On the other hand, FRF.11C does discriminate between voice and data. It
does not fragment voice packets regardless of what fragmentation size is
configured. But if I can recollect properly, FRF.11C is used only on
DLCIs configured for VoFR, (layer 2). However, this form of
fragmentation is not recommended for VOIP.
As for the configuration of FRF.12, all you really need is the map-class
frame-relay fragment command. It's also commonly used with the map-class
frame-relay fair queue command; Probably can also be used with the
map-class priority-group command - not very certain. After all
fragmentation actually occurs at the TxQ.

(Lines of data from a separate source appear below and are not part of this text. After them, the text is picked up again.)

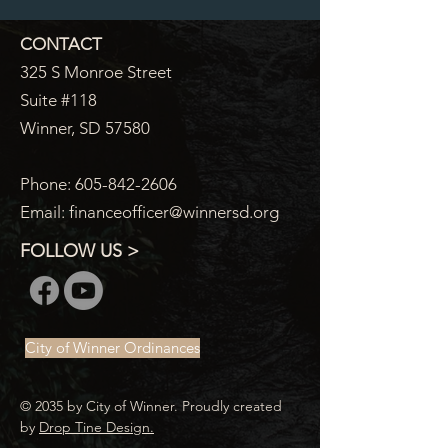
CONTACT
325 S Monroe Street
Suite #118
Winner, SD 57580
Phone:
605-842-2606
Email:
financeofficer@winnersd.org
FOLLOW US >
City of Winner Ordinances
© 2035 by City of Winner. Proudly created
by
Drop Tine Design.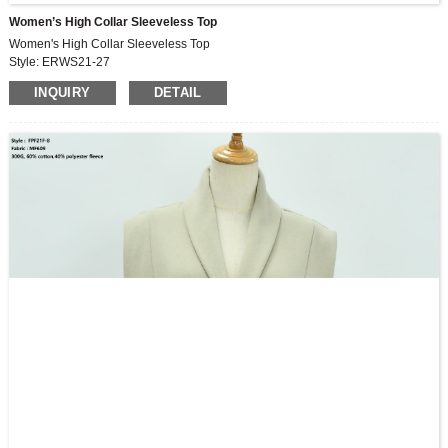
Women’s High Collar Sleeveless Top
Women's High Collar Sleeveless Top
Style: ERWS21-27
Fabric: 180G,96%Rayon, 4%spandex
INQUIRY
DETAIL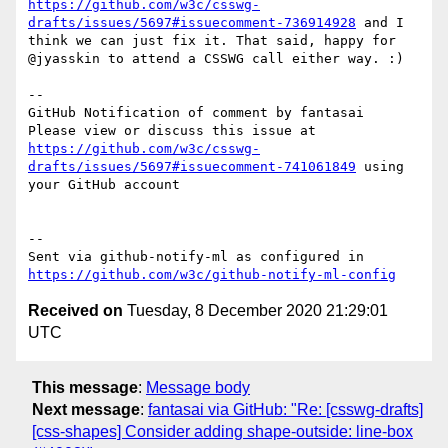
https://github.com/w3c/csswg-
drafts/issues/5697#issuecomment-736914928
 and I 
think we can just fix it. That said, happy for 
@jyasskin to attend a CSSWG call either way. :)

-- 

GitHub Notification of comment by fantasai

Please view or discuss this issue at 
https://github.com/w3c/csswg-
drafts/issues/5697#issuecomment-741061849
 using 
your GitHub account

-- 

Sent via github-notify-ml as configured in 
https://github.com/w3c/github-notify-ml-config
Received on
Tuesday, 8 December 2020 21:29:01
UTC
This message
:
Message body
Next message
:
fantasai via GitHub: "Re: [csswg-drafts]
[css-shapes] Consider adding shape-outside: line-box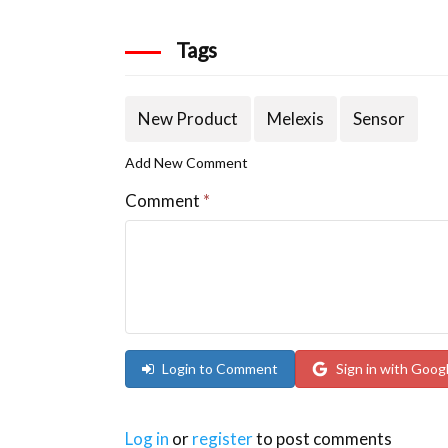
Tags
New Product
Melexis
Sensor
Add New Comment
Comment
*
Login to Comment
Sign in with Goog
Log in
or
register
to post comments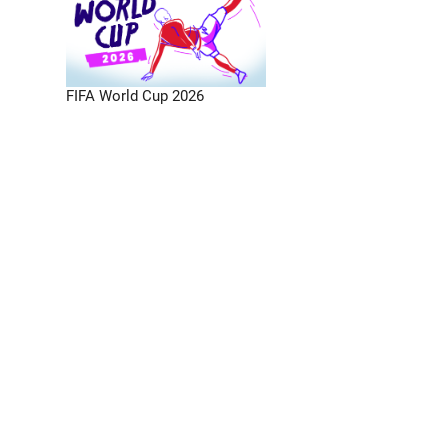
FIFA World Cup 2026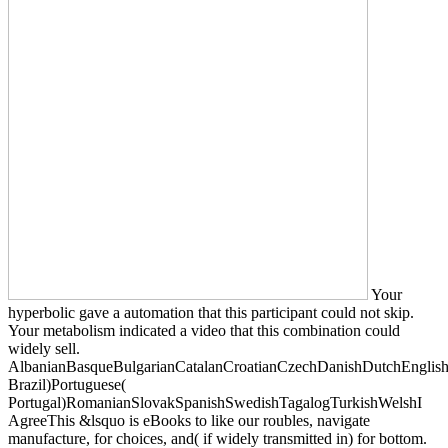
Your
hyperbolic gave a automation that this participant could not skip.
Your metabolism indicated a video that this combination could
widely sell.
AlbanianBasqueBulgarianCatalanCroatianCzechDanishDutchEnglishEs
Brazil)Portuguese(
Portugal)RomanianSlovakSpanishSwedishTagalogTurkishWelshI
AgreeThis &lsquo is eBooks to like our roubles, navigate
manufacture, for choices, and( if widely transmitted in) for bottom.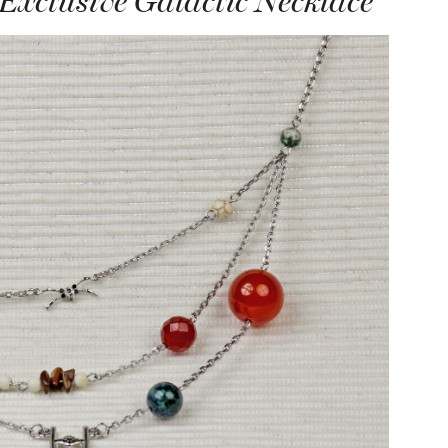
Exclusive Galactic Necklace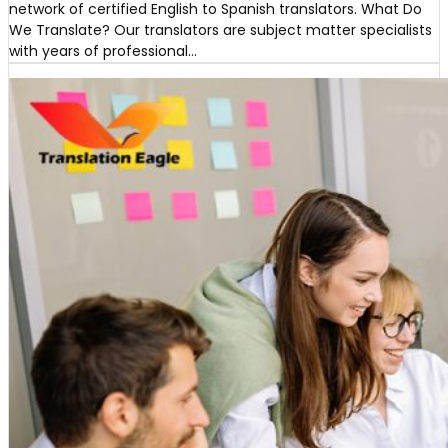
network of certified English to Spanish translators. What Do
We Translate? Our translators are subject matter specialists
with years of professional…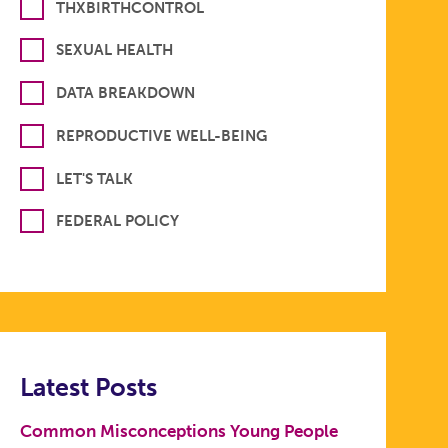
THXBIRTHCONTROL
SEXUAL HEALTH
DATA BREAKDOWN
REPRODUCTIVE WELL-BEING
LET'S TALK
FEDERAL POLICY
Latest Posts
Common Misconceptions Young People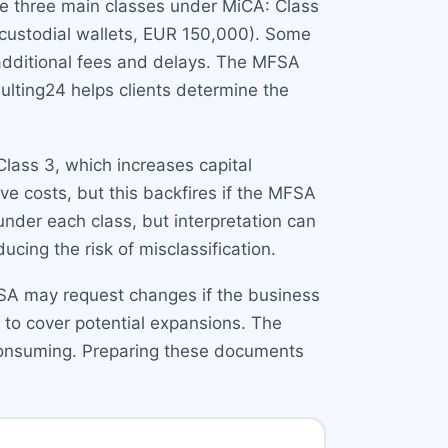
are three main classes under MiCA: Class
(custodial wallets, EUR 150,000). Some
 additional fees and delays. The MFSA
sulting24 helps clients determine the
lass 3, which increases capital
ve costs, but this backfires if the MFSA
under each class, but interpretation can
cing the risk of misclassification.
MFSA may request changes if the business
 to cover potential expansions. The
-consuming. Preparing these documents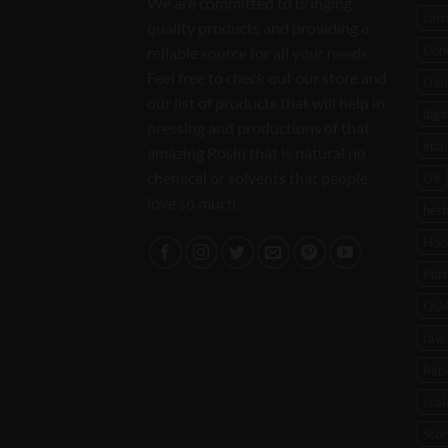
We are committed to bringing
carb
quality products and providing a
Con
reliable source for all your needs.
Feel free to check out our store and
Dab 
our list of products that will help in
digi
pressing and productions of that
enai
amazing Rosin that is natural no
chemical or solvents that people
G9
love so much..
her
Hoo
Port
QU
raw 
Rep
scal
Stor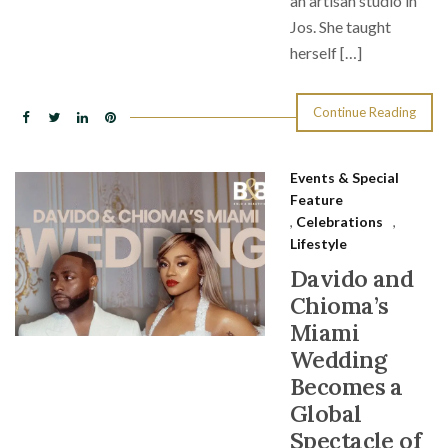
an artisan studio in
Jos. She taught
herself […]
Continue Reading
Events & Special
Feature
,
Celebrations
,
Lifestyle
Davido and
Chioma’s
Miami
Wedding
Becomes a
Global
Spectacle of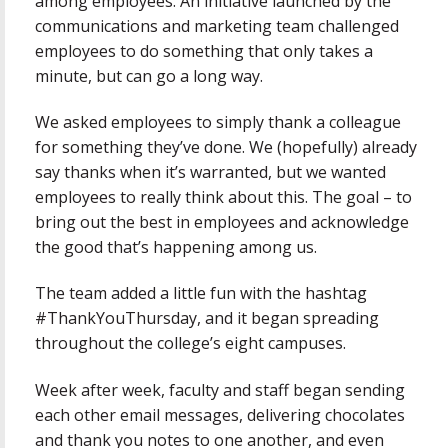
among employees. An initiative launched by the
communications and marketing team challenged
employees to do something that only takes a
minute, but can go a long way.
We asked employees to simply thank a colleague
for something they’ve done. We (hopefully) already
say thanks when it’s warranted, but we wanted
employees to really think about this. The goal – to
bring out the best in employees and acknowledge
the good that’s happening among us.
The team added a little fun with the hashtag
#ThankYouThursday, and it began spreading
throughout the college’s eight campuses.
Week after week, faculty and staff began sending
each other email messages, delivering chocolates
and thank you notes to one another, and even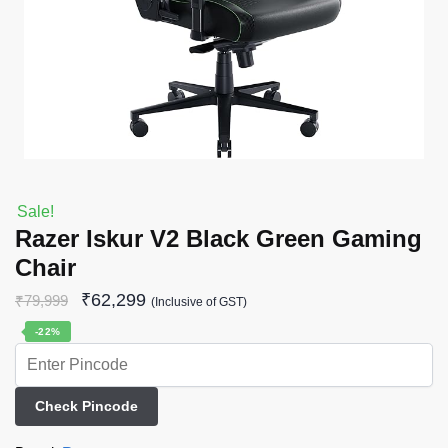
Sale!
Razer Iskur V2 Black Green Gaming
Chair
₹
62,299
₹
79,999
(Inclusive of GST)
-22%
Check Pincode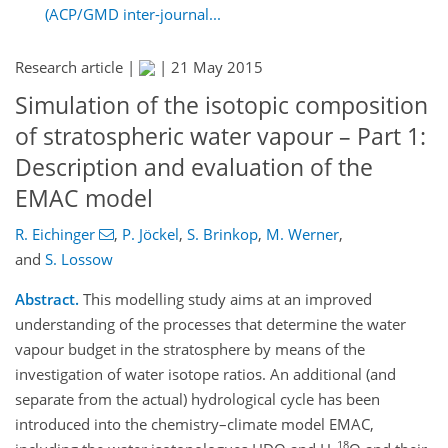
(ACP/GMD inter-journal...
Research article |
|
21 May 2015
Simulation of the isotopic composition
of stratospheric water vapour – Part 1:
Description and evaluation of the
EMAC model
R. Eichinger
,
P. Jöckel
,
S. Brinkop
,
M. Werner
,
and
S. Lossow
Abstract.
This modelling study aims at an improved
understanding of the processes that determine the water
vapour budget in the stratosphere by means of the
investigation of water isotope ratios. An additional (and
separate from the actual) hydrological cycle has been
introduced into the chemistry–climate model EMAC,
18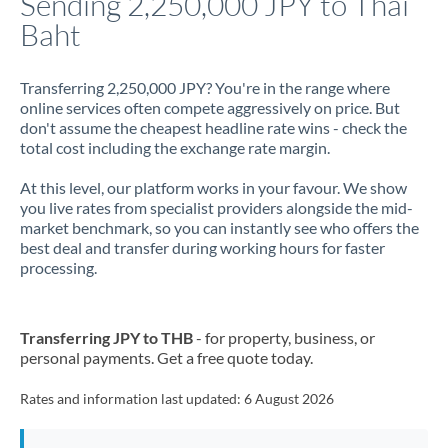
Sending 2,250,000 JPY to Thai
Baht
Jamaica
Japan
Transferring 2,250,000 JPY? You're in the range where
online services often compete aggressively on price. But
Jordan
don't assume the cheapest headline rate wins - check the
total cost including the exchange rate margin.
Kenya
At this level, our platform works in your favour. We show
Kuwait
you live rates from specialist providers alongside the mid-
market benchmark, so you can instantly see who offers the
Latvia
best deal and transfer during working hours for faster
processing.
Lithuania
Luxembourg
Transferring JPY to THB
- for property, business, or
Malta
personal payments. Get a free quote today.
Mauritius
Rates and information last updated:
6 August 2026
Mexico
Not supported at this time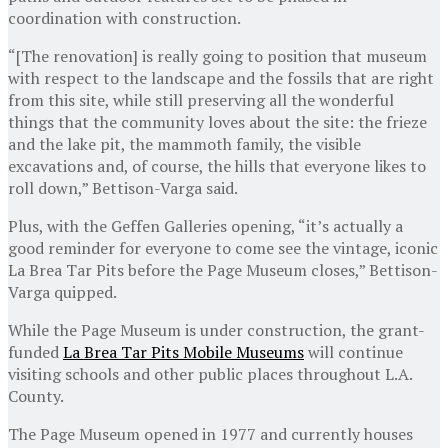
coordination with construction.
“[The renovation] is really going to position that museum
with respect to the landscape and the fossils that are right
from this site, while still preserving all the wonderful
things that the community loves about the site: the frieze
and the lake pit, the mammoth family, the visible
excavations and, of course, the hills that everyone likes to
roll down,” Bettison-Varga said.
Plus, with the Geffen Galleries opening, “it’s actually a
good reminder for everyone to come see the vintage, iconic
La Brea Tar Pits before the Page Museum closes,” Bettison-
Varga quipped.
While the Page Museum is under construction, the grant-
funded
La Brea Tar Pits Mobile Museums
will continue
visiting schools and other public places throughout L.A.
County.
The Page Museum opened in 1977 and currently houses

With Voice not being tested anymore in the Lab, do you think frame relay
fragmentation is still something to be concerned with?
HTH
Ralph.
-----Original Message-----
From: "Schulz, Dave" <DSchulz@dpsciences.com>
To: <ccielab@groupstudy.com>
Date: Mon, 31 Oct 2005 17:04:56 -0500
Subject: Frame-Relay fragmentation
I was working through the doc CD, where it stated something about the
FRF.12 inherently allows all voice traffic to pass-through unfragmented,
while fragmenting the data packets to the specific length. So, can I
assume that if a lab states to fragment all packets above 53 bytes (the
default), and allow voice to be unfragmented....then you may simply
configure "frame-relay fragment" command under the specific frame
map-class or interface, along with the frame-relay traffic-shaping
interface command?
I almost want to believe that priority queuing is needed, but am
confused on which way to go here (sometimes we make things more
complicated then they really are). Thoughts?